Author: Ali Sherief 2022-08-20 13:49:05
Published on: 2022-08-20T13:49:05+00:00
The proposed solution aims to improve the privacy provided by Taproot script paths when constructing Multisig outputs and spends. Currently, using OP_CHECKMULTISIG has drawbacks that compromise the privacy of co-signers and is not compatible with Taproot. The proposed algorithm addresses these issues and takes an integer value m and an array of m TapScripts as byte-arrays as inputs to construct K-of-N Multisig outputs. In this algorithm, the included scripts are written in a specific format, representing a unique combination of K public keys from the total set of N public keys. This BIP fills a gap in existing BIPs and can be useful for Layer 2 protocols that use multisig and BIP322 message signatures if UTXO delegation is desired.The Taproot Multisig Construction algorithm is used to construct Taproot outputs with multisignature spending conditions. It takes as inputs an integer value m representing the number of scripts, an array of m TapScripts as byte-arrays, and returns a scriptPubKey including the hash of the generated witness program and push bytes. To spend K-of-N Multisig outputs, an integer value m greater than 0, an array scripts of m TapScripts, an integer value j indicating which multisignature TapScript will be used to spend the output, and the witness stack inputs of the script scripts[i] as an array of byte-arrays are required.
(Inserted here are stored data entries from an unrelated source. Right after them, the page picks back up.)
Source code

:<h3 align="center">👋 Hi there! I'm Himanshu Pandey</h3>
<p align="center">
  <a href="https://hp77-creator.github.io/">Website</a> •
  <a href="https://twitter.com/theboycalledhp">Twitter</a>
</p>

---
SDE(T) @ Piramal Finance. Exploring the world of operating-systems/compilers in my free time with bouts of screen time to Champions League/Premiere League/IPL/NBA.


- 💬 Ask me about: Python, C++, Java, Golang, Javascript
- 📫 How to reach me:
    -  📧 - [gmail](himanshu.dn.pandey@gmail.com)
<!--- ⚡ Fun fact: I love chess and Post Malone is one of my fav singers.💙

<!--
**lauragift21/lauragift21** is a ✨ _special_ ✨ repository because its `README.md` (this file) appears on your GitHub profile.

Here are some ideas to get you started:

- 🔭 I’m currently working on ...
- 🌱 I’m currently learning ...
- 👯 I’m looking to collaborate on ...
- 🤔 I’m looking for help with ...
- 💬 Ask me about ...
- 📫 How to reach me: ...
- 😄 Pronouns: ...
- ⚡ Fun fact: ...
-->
A table of output sizes is provided for the first few values of N and K, where 1-of-N Multisig TapScripts have the smallest witness output, and K-of-N Multisig Tapscripts with K > 1 and progressively increasing to N-1 have increasingly larger sizes.Delegation schemes like Lightning Network channels use only a combination of 1-of-N and N-of-N multisig transactions, with small N > 1. Overall, the proposed solution offers improved privacy and compatibility with Taproot, making it a useful addition to the existing BIPs.